Synergy is the key to effectively utilizing diversity in an organization. Synergistic management strategy recognizes cultural difference and similarity and views it as a resource. Difference and similarity have the same weight of importance. There are many ways to live and work; which way is best depends on the situation.
Most management practices are one of four basic approaches. By themselves, these approaches may be appropriate actions to take. However, they do not necessarily create synergy. Each has advantages and disadvantages.
For example, managers can choose to maintain their existing behaviors and approaches. These were learned at home, and sometimes the manager truly believes they are the right way. This can potentially cost business relationships. Even so, it can sometimes be the best choice — especially when ethics are involved. Conversely, managers can attempt to blend in with the cultures in which they find themselves. This can be effective for creating business in the target culture. On the other hand, it can cause a gap with the original culture.
Blending the first two creates a compromise. The danger with this approach is that it can alienate stakeholders still immersed in the home culture. This is usually true if others believe the manager is sacrificing too much.
Cultural conflict can also simply be ignored or avoided. Managers can allow cultural practices or behaviors to pass uncontested. Sometimes, the cost of this kind of avoidance is low. That means this can be a useful approach, especially when the potential gain from maintaining business is high.

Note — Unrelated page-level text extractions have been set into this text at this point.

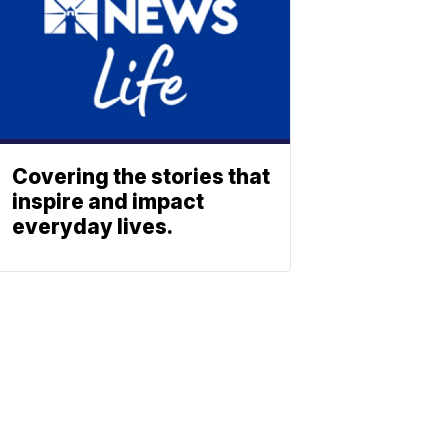
Covering the stories that
inspire and impact
everyday lives.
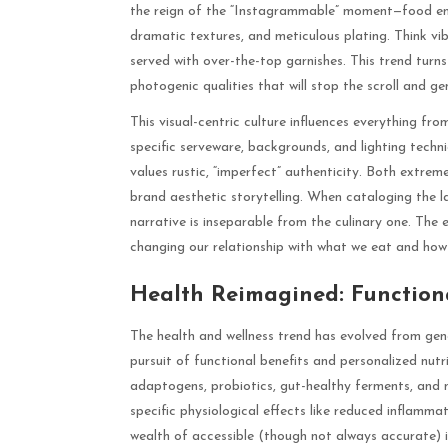
the reign of the “Instagrammable” moment—food engi
dramatic textures, and meticulous plating. Think vib
served with over-the-top garnishes. This trend turns 
photogenic qualities that will stop the scroll and 
This visual-centric culture influences everything fr
specific serveware, backgrounds, and lighting tech
values rustic, “imperfect” authenticity. Both extr
brand aesthetic storytelling. When cataloging the la
narrative is inseparable from the culinary one. The 
changing our relationship with what we eat and how 
Health Reimagined: Function
The health and wellness trend has evolved from gener
pursuit of functional benefits and personalized nut
adaptogens, probiotics, gut-healthy ferments, and n
specific physiological effects like reduced inflamma
wealth of accessible (though not always accurate) i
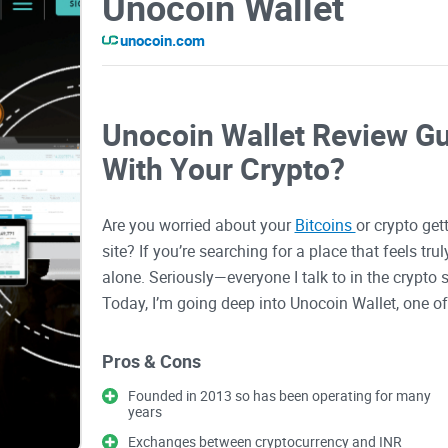
Unocoin Wallet
unocoin.com
Unocoin Wallet Review Gui
With Your Crypto?
Are you worried about your
Bitcoins
or crypto get
site? If you’re searching for a place that feels tru
alone. Seriously—everyone I talk to in the crypto 
Today, I’m going deep into Unocoin Wallet, one of
exact questions that haunt every crypto owner.
Pros & Cons
Why Choosing the Right Cr
Founded in 2013 so has been operating for many
years
Let’s get real: Owning crypto is exciting, often pro
Exchanges between cryptocurrency and INR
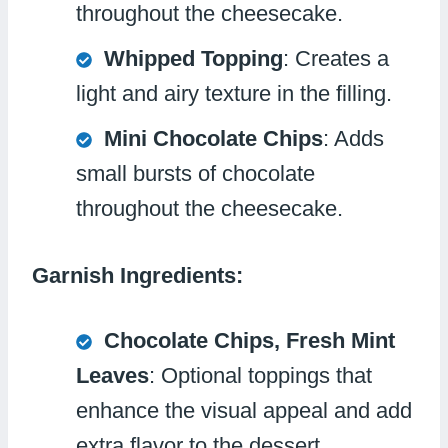
throughout the cheesecake.
Whipped Topping
: Creates a
light and airy texture in the filling.
Mini Chocolate Chips
: Adds
small bursts of chocolate
throughout the cheesecake.
Garnish Ingredients:
Chocolate Chips, Fresh Mint
Leaves
: Optional toppings that
enhance the visual appeal and add
extra flavor to the dessert.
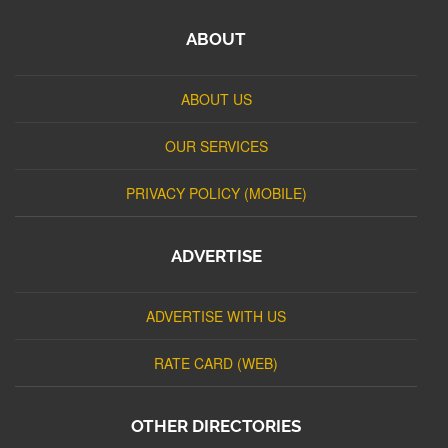
ABOUT
ABOUT US
OUR SERVICES
PRIVACY POLICY (MOBILE)
ADVERTISE
ADVERTISE WITH US
RATE CARD (WEB)
OTHER DIRECTORIES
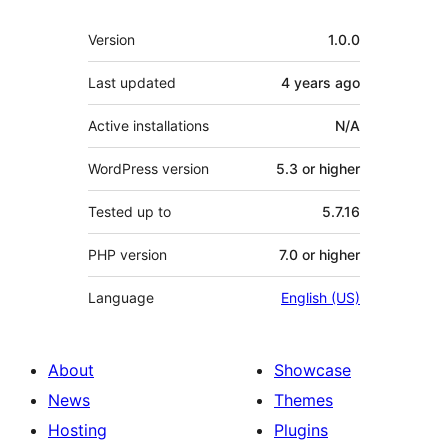
Meta
Version
1.0.0
Last updated
4 years
ago
Active installations
N/A
WordPress version
5.3 or higher
Tested up to
5.7.16
PHP version
7.0 or higher
Language
English (US)
About
Showcase
News
Themes
Hosting
Plugins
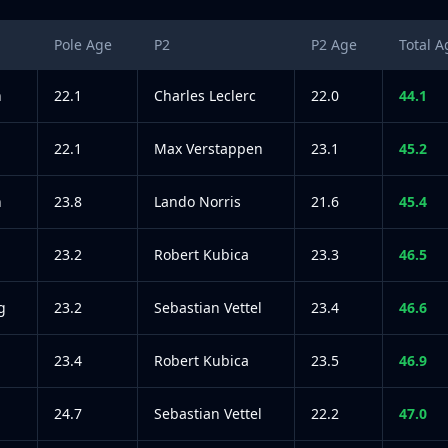
Pole Age
P2
P2 Age
Total A
n
22.1
Charles Leclerc
22.0
44.1
22.1
Max Verstappen
23.1
45.2
n
23.8
Lando Norris
21.6
45.4
23.2
Robert Kubica
23.3
46.5
g
23.2
Sebastian Vettel
23.4
46.6
23.4
Robert Kubica
23.5
46.9
24.7
Sebastian Vettel
22.2
47.0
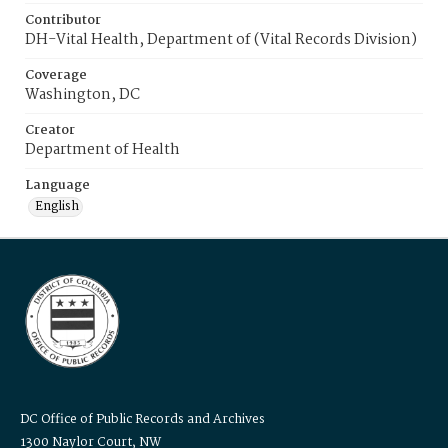
Contributor
DH-Vital Health, Department of (Vital Records Division)
Coverage
Washington, DC
Creator
Department of Health
Language
English
DC Office of Public Records and Archives
1300 Naylor Court, NW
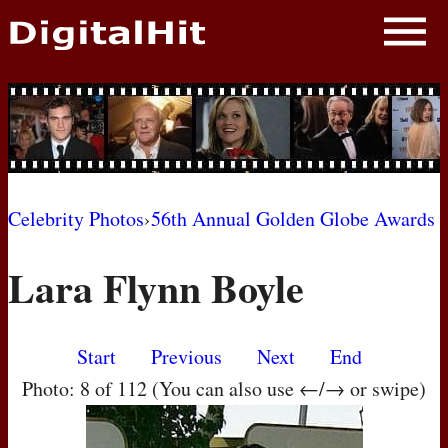
NEWS
PHOTOS
BIOS
BLOG
Celebrity Photos
›
56th Annual Golden Globe Awards
AWARD SHOWS
Lara Flynn Boyle
MOVIES
Start
Previous
Next
End
Photo: 8 of 112 (You can also use ←/→ or swipe)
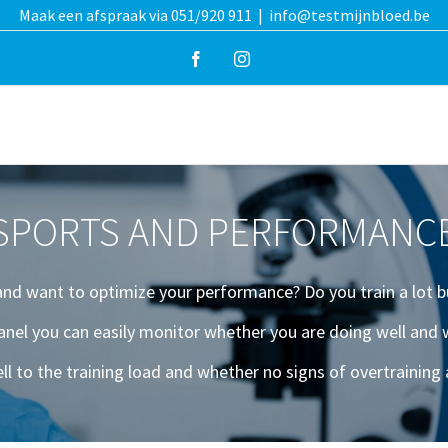
Maak een afspraak via 051/920 911
|
info@testmijnbloed.be
Facebook
Instagram
SPORTS AND PERFORMANC
 and want to optimize your performance? Do you train a lot b
anel you can easily monitor whether you are doing well an
ll to the training load and whether no signs of overtrainin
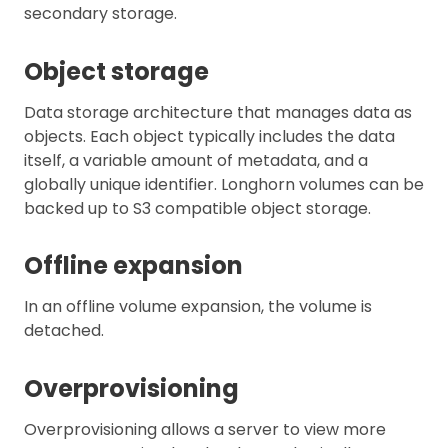
secondary storage.
Object storage
Data storage architecture that manages data as
objects. Each object typically includes the data
itself, a variable amount of metadata, and a
globally unique identifier. Longhorn volumes can be
backed up to S3 compatible object storage.
Offline expansion
In an offline volume expansion, the volume is
detached.
Overprovisioning
Overprovisioning allows a server to view more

Synergy is different from these approaches because it creates a new system for addressing problems. Synergy can mean combining these approaches in various ways. Or, it can mean coming up with something entirely new. Either way, it does not ignore or minimizes the problem. Instead, it consciously leverages difference as a resource to be creatively used.

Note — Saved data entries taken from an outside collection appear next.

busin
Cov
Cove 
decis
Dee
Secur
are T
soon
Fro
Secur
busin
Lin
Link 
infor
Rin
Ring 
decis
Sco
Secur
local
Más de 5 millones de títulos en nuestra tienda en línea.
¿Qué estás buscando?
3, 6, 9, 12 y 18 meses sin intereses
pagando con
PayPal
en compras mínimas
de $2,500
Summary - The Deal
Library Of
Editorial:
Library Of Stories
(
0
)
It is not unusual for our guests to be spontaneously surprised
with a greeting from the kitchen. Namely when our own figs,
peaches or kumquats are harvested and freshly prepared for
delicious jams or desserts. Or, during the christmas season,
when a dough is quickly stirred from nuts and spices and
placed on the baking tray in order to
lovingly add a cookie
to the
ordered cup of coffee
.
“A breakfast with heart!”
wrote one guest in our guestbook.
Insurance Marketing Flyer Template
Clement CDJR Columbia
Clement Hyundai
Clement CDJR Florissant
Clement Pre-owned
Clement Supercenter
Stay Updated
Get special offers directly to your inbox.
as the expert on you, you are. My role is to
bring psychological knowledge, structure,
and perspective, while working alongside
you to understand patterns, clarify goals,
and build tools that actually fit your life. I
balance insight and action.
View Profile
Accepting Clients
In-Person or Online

There are three steps managers and team leaders can use to create a problem solving approach that builds synergy:
Describe the situation: include both a recognition of the problem and the perspectives of all cultures involved. Avoid interpretation or evaluation; just describe the problem, drawing in as many perspectives as possible.
Culturally interpret the situation: Recognize historical and cultural assumptions and implications. Question what is motivating behaviors. Remember that all behavior is rational from that person’s perspective. Draw on multiple perspectives to illuminate that rationale.

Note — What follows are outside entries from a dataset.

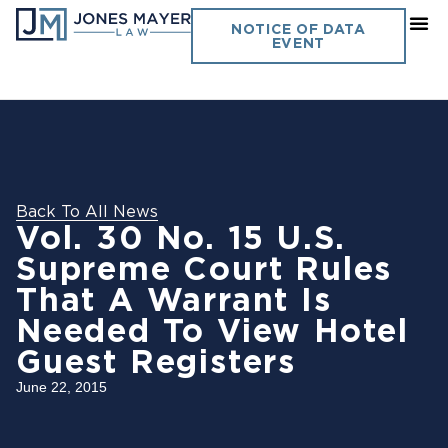
NOTICE OF DATA
EVENT
Back To All News
Vol. 30 No. 15 U.S.
Supreme Court Rules
That A Warrant Is
Needed To View Hotel
Guest Registers
June 22, 2015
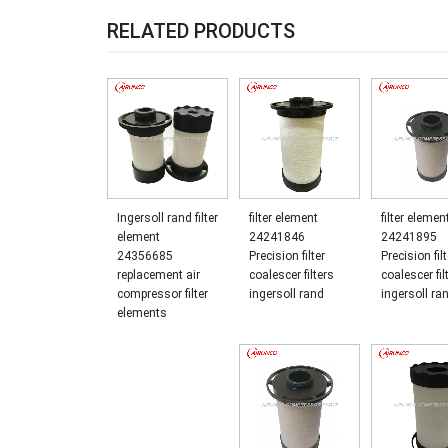
RELATED PRODUCTS
Ingersoll rand filter
filter element
filter elemen
element
24241846
24241895
24356685
Precision filter
Precision filt
replacement air
coalescer filters
coalescer fil
compressor filter
ingersoll rand
ingersoll ra
elements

Increase cultural creativity: Learn how to enhance effectiveness and productivity from other cultures. Also, try to find ways to effectively combine and leverage the various cultures involved in a situation. Look for opportunities to equalize advantages and disadvantages so that all involved can bring forward their best thoughts and abilities. Seize opportunities to make everyone happy without compromising anything that truly matters to any party involved. Think outside the box created by your own cultural perspectives!
What problem have you solved using intercultural synergy?
Adler, N.J. and Gundersen, A. (2002). International dimensions of organizational behavior. Mason, OH: Thomson South-Western.